Talk is cheap. If you gave all of those under 25's two rolls of film and a free camera. They'd shoot the sky, the ground, a tree, a building and their feet. After those two rolls were gone, they'd probably forget about processing them and forget about the camera.

 

As you pointed out, I teach filmmaking to adults and youth. What I've learned is that there is absolutely some excitement building in the youth, especially millennial's. Yet, I personally haven't seen it grow in the same way you're thinking it would. With instant cameras and 35mm SLR's, yes... it's growing. With motion picture cameras, I haven't seen it yet. But my example of buying a $25 ebay camera and shooting two rolls of nothing, to never process it and forget where the camera is, that's a very typical situation for that age bracket AND unfortunately the format. When you have little to nothing invested in something, you will treat with little to no value.

 

Will it last in the long-term? Gee… nothing is forever.

Kodak has been around for well over 100 years. The professional formats we currently use; 16mm, 35mm and 65/70mm have been around for almost the same amount of time. Mechanical cameras like the Bolex and single switch, motor operated projectors, will literally last for our lifetime and probably three or four generations. The only real deciding factor for their failure is mistreatment, rather then simply failing sitting on a shelf.

 

My goal is to keep companies like Kodak in business and healthy. My goal is to present film in the highest quality possible, which attracts people to the format.

 

When young filmmakers watch a well photographed film print, they're wowed. I know... I've done it. When they see their own work projected on film, they're inspired. They aren't inspired when it doesn't look good, they turn off right away. I know... I've tested this. They're so use to iphones looking great, if you give them something that looks worse then their phone, they simply turn off. You have to show them something extraordinary to stay on board, to keep Kodak and the film world alive because they ARE the next generation. If you turn them off with formats like Super 8 that look worse then their iphone (in most cases), they won't care. They will simply give up because we are growing a culture of people who are looking for the easiest way out. Shooting on film is a nuisance to them, but worth it for that beautiful image. This is why I don't teach anyone with super 8 cameras. It's why I work with fine grain stocks. It's why I project everything, not just digitize it. It's why our classes also work with 35mm, because quality means A LOT.

 

Today, many of the filmmakers who grew up shooting film are still alive. In the next 50 years, most of us will be gone and solving that problem now, is the most important thing in my mind.

 

I find material aesthetics not playing any role at all in your assessments of cine-film formats totally weird. You are an educator and professional DoP, after all! What's going on?!

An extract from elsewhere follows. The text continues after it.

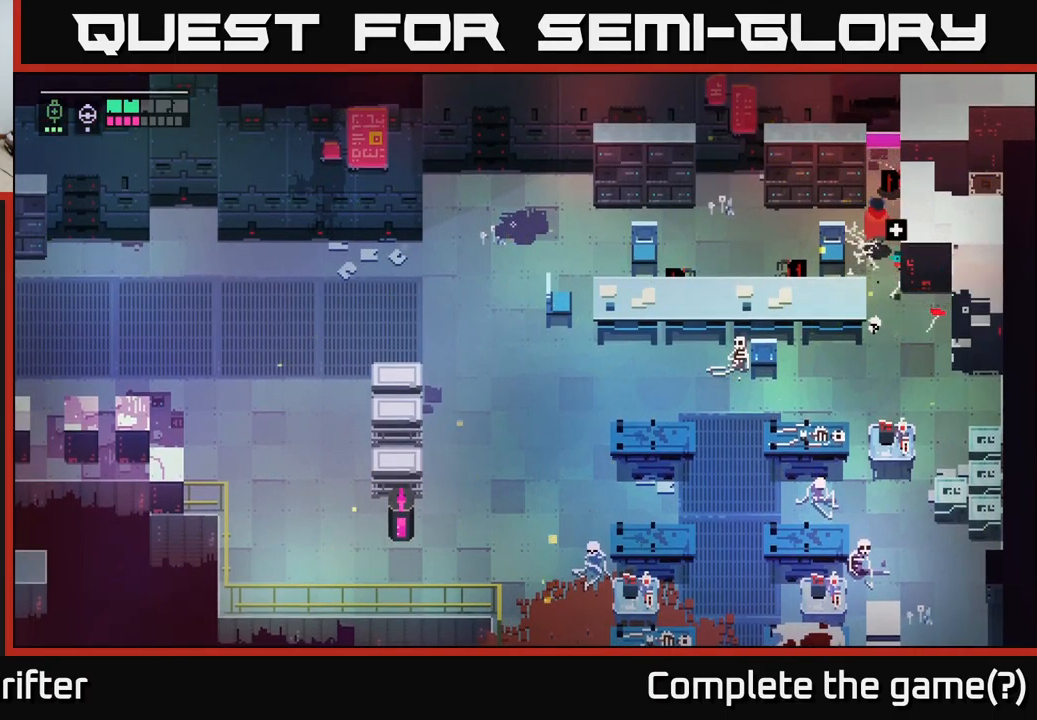
{"buttons": [], "left_stick": "right", "right_stick": "center", "events": [[50, "left_stick", "up-right"], [450, "left_stick", "right"]]}
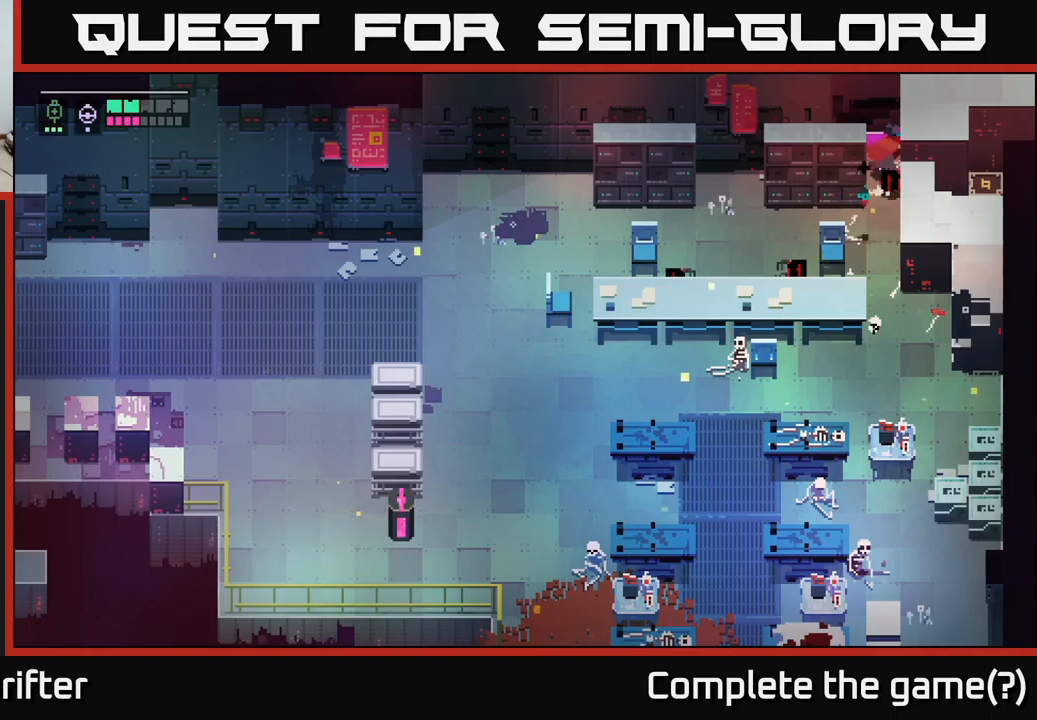
{"buttons": [], "left_stick": "down-right", "right_stick": "center", "events": [[184, "left_stick", "down-right"]]}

What I learned from people like David Mullen ASC here when I joined this forum a decade ago, is that aesthetics is the prevailing line of thought in cinematography, not some technical camera aspect, data sheet set, or feature list.

It's not weird at all... once you digitize film, it no longer retains the aesthetic. I can take any raw digital cinema camera source and mimic the film aesthetic through using softer glass and post processes. Heck, there are even plugins that look more like "classic" super 8 then shooting real super 8.

 

Film is a photochemical process and if you aren't projecting a photochemically made print, you've lost it's TRUE aesthetic.

 

This is why I'm very upset about Kodachrome and Ektachrome disappearing, they were the true aesthetic of the super 8 format. Shooting modern super 8 stocks and scanning them, defeats the purpose of shooting film in the first place... outside of Perry's example of holding onto family memories for longer then a hard drive. Yet, by saying that, he actually proves my case that Super 8 is still and always will be a consumer format. Designed for snap shots of life, rather then professional productions.

 

 

 

Sorry for the long post guys... I just wanted to clear some things up.